Topic:Source-channel coding for learning
Funding: This PhD position will be conducted within the framework of the Labex CominLabs project CoLearn (Coding for Learning)
Expected start date: October, 1st, 2021
Keywords: Asymptotic and non-asymptotic information theory, measure theory, source and channel coding, machine learning.
Every minute, 500 hours of video are uploaded on Youtube, and 240,000 images are added on Facebook. Since it is physically impossible that this huge mass of data is entirely processed and visualized by humans, there is an absolute need to rely on advanced machine learning methods so as to sort, organize, and recommend the content to users. However, the transmission of the data from the location where they are collected toward the server where they are processed must be done as a preliminary step. The conventional data transmission framework assumes that the data should be completely reconstructed, even with some distortions, by the server. Instead, this thesis aims at developing a novel communication framework in which the server may also apply a learning task over the coded data. We aim at developing an information theoretic analysis so as to understand the fundamental limits of such systems, and develop novel coding techniques allowing for both learning and data reconstruction from the coded data.

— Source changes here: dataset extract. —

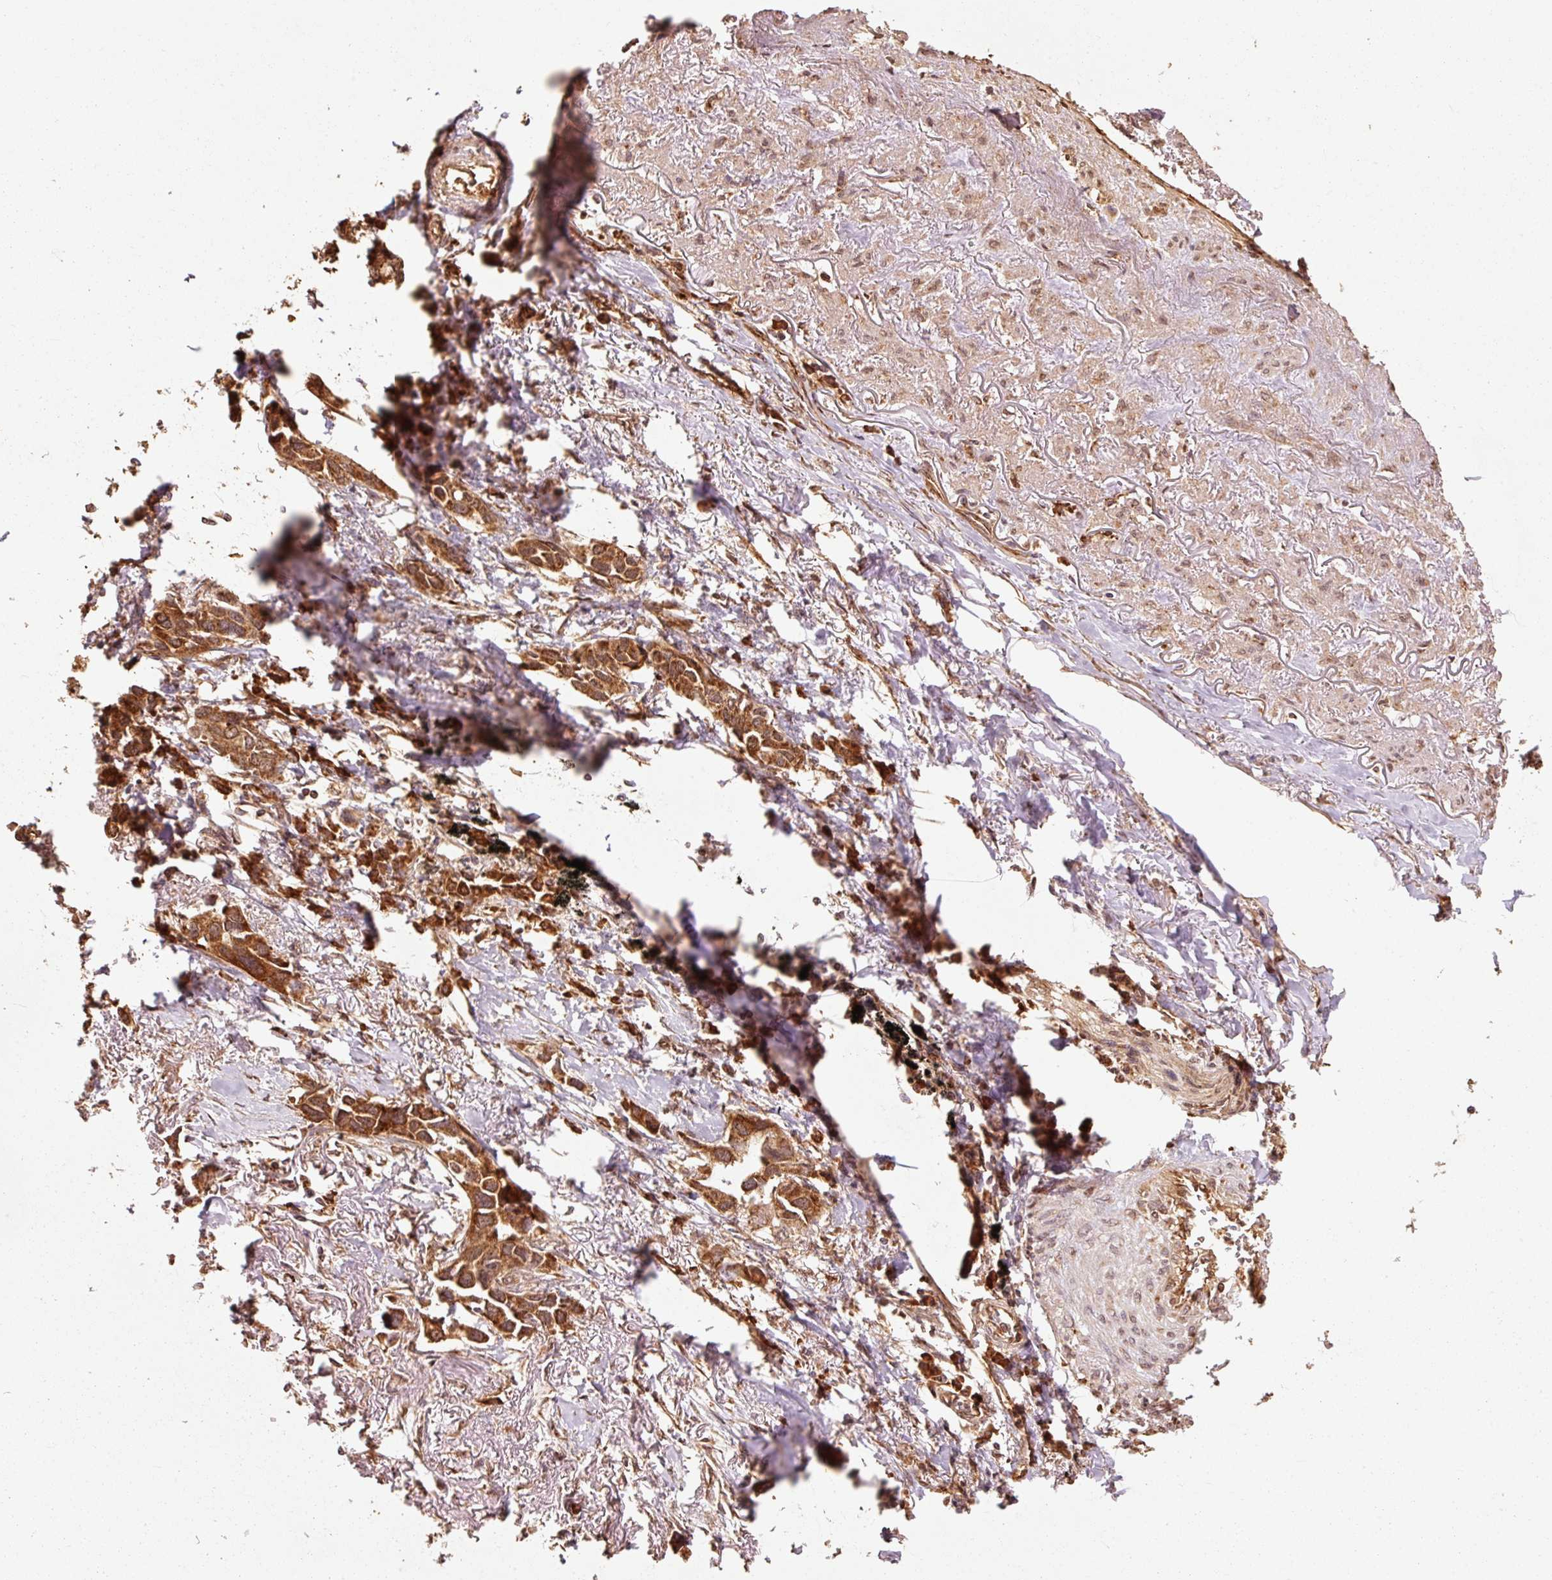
{"staining": {"intensity": "strong", "quantity": ">75%", "location": "cytoplasmic/membranous"}, "tissue": "lung cancer", "cell_type": "Tumor cells", "image_type": "cancer", "snomed": [{"axis": "morphology", "description": "Adenocarcinoma, NOS"}, {"axis": "topography", "description": "Lung"}], "caption": "Tumor cells exhibit high levels of strong cytoplasmic/membranous expression in approximately >75% of cells in adenocarcinoma (lung). (Stains: DAB (3,3'-diaminobenzidine) in brown, nuclei in blue, Microscopy: brightfield microscopy at high magnification).", "gene": "MRPL16", "patient": {"sex": "female", "age": 76}}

To perform learning, one straightforward idea consists in using standard coding techniques for data transmission, and to perform learning after data reconstruction. However, it is questionable whether designing the coding scheme from a distortion criterion point of view may also optimize the learning performance. Hence, the first fundamental question the candidate will address is: “is there a tradeoff in terms of coding rate between distortion and learning performance?” Moreover, the source-channel separation theorem states that, under asymptotic conditions, the source coding system and the channel coding system can be designed completely independently from each other, without any loss in performance compared to a joint design of the two systems. Therefore, the second fundamental question which we aim to investigate is: “is source-channel separation still optimal for learning under both asymptotic or non-asymptotic conditions?” .

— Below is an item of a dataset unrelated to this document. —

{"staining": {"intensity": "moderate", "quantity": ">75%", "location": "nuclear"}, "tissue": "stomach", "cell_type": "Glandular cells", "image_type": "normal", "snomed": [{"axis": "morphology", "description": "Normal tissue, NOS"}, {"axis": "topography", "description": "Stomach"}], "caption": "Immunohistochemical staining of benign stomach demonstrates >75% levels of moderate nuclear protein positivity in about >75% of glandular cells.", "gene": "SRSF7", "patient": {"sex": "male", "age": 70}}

The few works in literature that dealt with the tradeoff between reconstruction and learning performance have considered either a particular setup of the general problem depicted here, e.g. [2, 3], or have neglected the channel coding part e.g. . In this PhD, the candidate will consider the general setup depicted above and search for the fundamental information-theoretic limits governing the tradeoff between data reconstruction and learning performance measure. Moreover, the PhD candidate will investigate the more promising source and channel coding solutions in order to get closer to the bounds that would have been derived in a first step.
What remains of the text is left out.